The two sides remain far apart. The Croats are insisting on forming a separate, strong entity within the union, which the Muslims fear will serve as a trapdoor for eventual secession to Croatia. There are also disputes over where internal borders should be drawn -- and whether Muslim refugees could return. One Croat official said there was so much mutual hatred that Washington's idea of confederation was "applying Madison Avenue standards to a Bronxlike situation." But the pace of discussions accelerated as Christopher brought the key players together in Washington to work out a deal.

The Croats' willingness to bargain reflects a crucial change of tactics by Franjo Tudjman, Croatia's strongman, a consummate opportunist who has previously shifted his allegiances from the Bosnians to the Serbs and back again as he maneuvers to preserve and acquire a greater Croation state. His continued meddling in Bosnia has prompted threats of sanctions from the U.S. Security Council. Worried by Moscow's embrace of the Serbs, "there is real fear they will be ostracized by the world community," said a well-placed foreign observer. As a more positive incentive, "we are offering Croatia the world if they will reverse their policy," said a Western diplomat in Zagreb: money for economic reconstruction and refugee resettlement, loans from the World Bank and associate membership in the European Union. Tudjman, haggard and solemn, appeared on television last week to announce that he backed a Croat-Muslim federation in Bosnia.

That, of course, still leaves the problem of how to bring the Serbs into the deal. Western diplomats in Zagreb hope that Bosnian Serbs would rather "join the Croat and Muslim union and get on this fast track with the West than join up with Serbia and be left behind." But such hopes sound unaccountably naive after the Serbs have driven their country to economic ruin to prolong their aggression in Bosnia.
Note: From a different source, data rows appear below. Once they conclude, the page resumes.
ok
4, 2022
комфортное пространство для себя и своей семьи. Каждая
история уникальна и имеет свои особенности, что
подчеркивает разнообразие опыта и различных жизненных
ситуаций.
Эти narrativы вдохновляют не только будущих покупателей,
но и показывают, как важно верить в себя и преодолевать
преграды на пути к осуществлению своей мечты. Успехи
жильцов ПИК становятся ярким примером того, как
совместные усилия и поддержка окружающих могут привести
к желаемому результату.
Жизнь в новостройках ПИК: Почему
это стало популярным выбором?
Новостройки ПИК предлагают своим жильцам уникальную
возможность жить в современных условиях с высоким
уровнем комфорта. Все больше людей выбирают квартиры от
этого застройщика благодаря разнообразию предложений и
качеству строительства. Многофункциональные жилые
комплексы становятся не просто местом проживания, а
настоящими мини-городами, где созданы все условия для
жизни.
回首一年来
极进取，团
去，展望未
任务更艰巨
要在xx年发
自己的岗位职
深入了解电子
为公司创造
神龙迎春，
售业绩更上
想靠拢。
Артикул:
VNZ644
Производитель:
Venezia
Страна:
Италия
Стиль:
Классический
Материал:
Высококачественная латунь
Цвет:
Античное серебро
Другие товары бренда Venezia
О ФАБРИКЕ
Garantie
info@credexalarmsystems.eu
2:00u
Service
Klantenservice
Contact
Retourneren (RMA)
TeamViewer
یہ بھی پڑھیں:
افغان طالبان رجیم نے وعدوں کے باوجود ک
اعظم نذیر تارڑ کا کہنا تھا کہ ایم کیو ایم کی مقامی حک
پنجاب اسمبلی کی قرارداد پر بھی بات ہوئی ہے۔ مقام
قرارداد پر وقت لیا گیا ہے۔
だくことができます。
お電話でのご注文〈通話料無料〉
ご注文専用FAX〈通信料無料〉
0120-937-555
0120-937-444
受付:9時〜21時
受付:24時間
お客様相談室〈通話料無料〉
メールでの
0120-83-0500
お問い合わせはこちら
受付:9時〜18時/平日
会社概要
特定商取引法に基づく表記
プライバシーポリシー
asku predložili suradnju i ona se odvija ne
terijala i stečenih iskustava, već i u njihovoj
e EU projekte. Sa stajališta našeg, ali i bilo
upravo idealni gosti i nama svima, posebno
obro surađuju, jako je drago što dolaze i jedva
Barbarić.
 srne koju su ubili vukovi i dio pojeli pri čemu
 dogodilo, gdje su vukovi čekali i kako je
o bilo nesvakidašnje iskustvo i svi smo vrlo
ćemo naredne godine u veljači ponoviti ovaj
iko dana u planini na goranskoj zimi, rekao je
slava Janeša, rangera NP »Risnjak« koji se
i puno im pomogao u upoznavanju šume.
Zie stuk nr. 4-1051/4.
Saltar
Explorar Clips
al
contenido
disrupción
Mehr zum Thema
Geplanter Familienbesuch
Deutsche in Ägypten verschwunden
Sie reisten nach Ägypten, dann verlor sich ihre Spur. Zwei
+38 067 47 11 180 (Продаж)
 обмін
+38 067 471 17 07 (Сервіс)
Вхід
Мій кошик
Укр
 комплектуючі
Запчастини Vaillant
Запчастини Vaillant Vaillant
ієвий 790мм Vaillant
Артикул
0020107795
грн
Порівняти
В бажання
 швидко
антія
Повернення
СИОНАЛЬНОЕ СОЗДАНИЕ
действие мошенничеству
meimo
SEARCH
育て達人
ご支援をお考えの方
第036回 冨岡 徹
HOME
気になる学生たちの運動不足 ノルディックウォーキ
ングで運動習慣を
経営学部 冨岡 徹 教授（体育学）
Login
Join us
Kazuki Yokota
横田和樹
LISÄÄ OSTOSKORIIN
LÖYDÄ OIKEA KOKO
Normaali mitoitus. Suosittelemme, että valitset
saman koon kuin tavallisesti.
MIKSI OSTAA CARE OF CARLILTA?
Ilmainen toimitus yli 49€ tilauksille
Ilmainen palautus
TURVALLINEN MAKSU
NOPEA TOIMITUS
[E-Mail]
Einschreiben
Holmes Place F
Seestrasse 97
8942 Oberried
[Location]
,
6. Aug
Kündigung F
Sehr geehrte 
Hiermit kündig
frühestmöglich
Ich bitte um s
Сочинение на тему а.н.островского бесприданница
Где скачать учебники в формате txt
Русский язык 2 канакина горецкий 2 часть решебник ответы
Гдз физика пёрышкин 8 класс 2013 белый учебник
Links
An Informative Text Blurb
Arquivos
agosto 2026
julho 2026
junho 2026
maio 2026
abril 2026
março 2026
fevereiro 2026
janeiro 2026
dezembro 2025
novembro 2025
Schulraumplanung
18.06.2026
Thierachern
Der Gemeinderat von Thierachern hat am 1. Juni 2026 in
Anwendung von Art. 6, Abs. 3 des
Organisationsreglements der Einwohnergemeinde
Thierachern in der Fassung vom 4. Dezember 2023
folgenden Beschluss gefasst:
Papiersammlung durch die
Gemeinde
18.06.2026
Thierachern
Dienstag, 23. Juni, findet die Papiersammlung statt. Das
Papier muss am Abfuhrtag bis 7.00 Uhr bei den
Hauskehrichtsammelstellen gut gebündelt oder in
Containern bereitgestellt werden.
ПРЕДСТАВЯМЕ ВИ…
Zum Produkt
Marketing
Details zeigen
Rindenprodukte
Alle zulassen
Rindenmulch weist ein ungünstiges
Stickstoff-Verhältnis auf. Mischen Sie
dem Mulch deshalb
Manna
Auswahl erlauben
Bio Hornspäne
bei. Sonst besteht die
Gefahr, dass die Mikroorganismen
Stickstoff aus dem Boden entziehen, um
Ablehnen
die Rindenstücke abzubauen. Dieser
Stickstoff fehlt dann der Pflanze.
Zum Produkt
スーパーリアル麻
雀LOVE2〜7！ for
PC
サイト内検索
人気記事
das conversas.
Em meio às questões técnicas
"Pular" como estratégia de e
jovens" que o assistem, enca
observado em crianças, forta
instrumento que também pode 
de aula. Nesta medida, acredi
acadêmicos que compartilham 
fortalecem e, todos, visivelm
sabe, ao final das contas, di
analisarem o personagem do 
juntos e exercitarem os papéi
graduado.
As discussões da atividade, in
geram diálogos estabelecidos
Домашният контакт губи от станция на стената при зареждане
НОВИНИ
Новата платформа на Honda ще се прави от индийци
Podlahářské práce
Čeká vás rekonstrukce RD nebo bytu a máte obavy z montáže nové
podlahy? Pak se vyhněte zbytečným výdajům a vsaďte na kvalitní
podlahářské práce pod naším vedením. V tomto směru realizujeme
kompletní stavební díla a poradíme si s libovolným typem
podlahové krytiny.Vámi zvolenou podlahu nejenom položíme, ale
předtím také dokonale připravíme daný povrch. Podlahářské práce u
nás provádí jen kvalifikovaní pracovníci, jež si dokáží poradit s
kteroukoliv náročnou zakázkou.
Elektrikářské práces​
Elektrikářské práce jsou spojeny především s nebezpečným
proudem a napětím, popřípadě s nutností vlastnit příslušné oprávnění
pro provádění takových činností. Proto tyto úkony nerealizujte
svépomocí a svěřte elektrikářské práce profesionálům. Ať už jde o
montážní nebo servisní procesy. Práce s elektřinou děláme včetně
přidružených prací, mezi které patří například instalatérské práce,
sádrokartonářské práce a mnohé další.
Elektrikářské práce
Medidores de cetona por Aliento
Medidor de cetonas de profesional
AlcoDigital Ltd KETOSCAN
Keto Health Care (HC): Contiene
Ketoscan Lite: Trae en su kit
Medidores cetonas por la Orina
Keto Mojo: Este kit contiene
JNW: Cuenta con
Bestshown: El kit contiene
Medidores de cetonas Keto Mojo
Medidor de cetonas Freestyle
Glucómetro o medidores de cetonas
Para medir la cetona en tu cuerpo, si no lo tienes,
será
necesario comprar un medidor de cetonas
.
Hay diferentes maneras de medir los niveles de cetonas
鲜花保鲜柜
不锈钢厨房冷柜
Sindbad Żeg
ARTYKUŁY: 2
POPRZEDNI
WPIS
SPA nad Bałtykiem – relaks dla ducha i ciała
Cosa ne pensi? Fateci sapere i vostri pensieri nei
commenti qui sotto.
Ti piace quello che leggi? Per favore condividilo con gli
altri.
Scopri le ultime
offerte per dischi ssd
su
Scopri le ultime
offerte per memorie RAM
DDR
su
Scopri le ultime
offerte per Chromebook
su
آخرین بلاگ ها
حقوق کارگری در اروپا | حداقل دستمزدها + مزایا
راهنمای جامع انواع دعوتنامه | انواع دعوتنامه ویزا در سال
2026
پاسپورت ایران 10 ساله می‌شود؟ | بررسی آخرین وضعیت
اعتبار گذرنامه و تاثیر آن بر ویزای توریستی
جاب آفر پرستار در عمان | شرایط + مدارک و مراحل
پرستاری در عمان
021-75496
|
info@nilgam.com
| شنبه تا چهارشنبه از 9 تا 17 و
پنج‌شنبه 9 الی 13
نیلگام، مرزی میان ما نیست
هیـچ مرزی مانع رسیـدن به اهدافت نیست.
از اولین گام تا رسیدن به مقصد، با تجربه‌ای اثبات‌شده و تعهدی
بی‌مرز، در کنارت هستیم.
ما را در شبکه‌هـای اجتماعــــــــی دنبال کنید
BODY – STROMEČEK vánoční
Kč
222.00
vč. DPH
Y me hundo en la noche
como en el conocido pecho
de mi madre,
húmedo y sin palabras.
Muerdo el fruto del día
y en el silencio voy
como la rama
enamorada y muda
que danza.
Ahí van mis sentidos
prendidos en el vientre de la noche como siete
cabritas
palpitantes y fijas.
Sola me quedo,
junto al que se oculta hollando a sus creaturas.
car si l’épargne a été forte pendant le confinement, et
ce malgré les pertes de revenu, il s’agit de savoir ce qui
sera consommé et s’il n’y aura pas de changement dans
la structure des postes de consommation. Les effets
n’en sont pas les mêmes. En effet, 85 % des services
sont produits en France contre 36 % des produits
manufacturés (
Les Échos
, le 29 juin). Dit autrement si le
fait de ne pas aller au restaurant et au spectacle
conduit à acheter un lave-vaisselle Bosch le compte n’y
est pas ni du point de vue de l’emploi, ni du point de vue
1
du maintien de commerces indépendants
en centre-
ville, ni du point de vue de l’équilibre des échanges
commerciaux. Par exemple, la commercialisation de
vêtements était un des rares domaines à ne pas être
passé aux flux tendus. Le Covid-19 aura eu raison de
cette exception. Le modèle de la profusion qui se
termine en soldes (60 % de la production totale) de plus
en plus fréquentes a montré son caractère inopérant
An even bigger obstacle to any settlement lies in Washington: the U.S. role in enforcing it. The Clinton Administration has repeated its promise to send as many as 25,000 troops to Bosnia to patrol a peace, but public opinion is opposed, and powerful legislators question whether Clinton will manage to get congressional approval. "We are all realistic now," Christopher said last week. But believing in a Bosnian peace would still seem to call mainly for hope.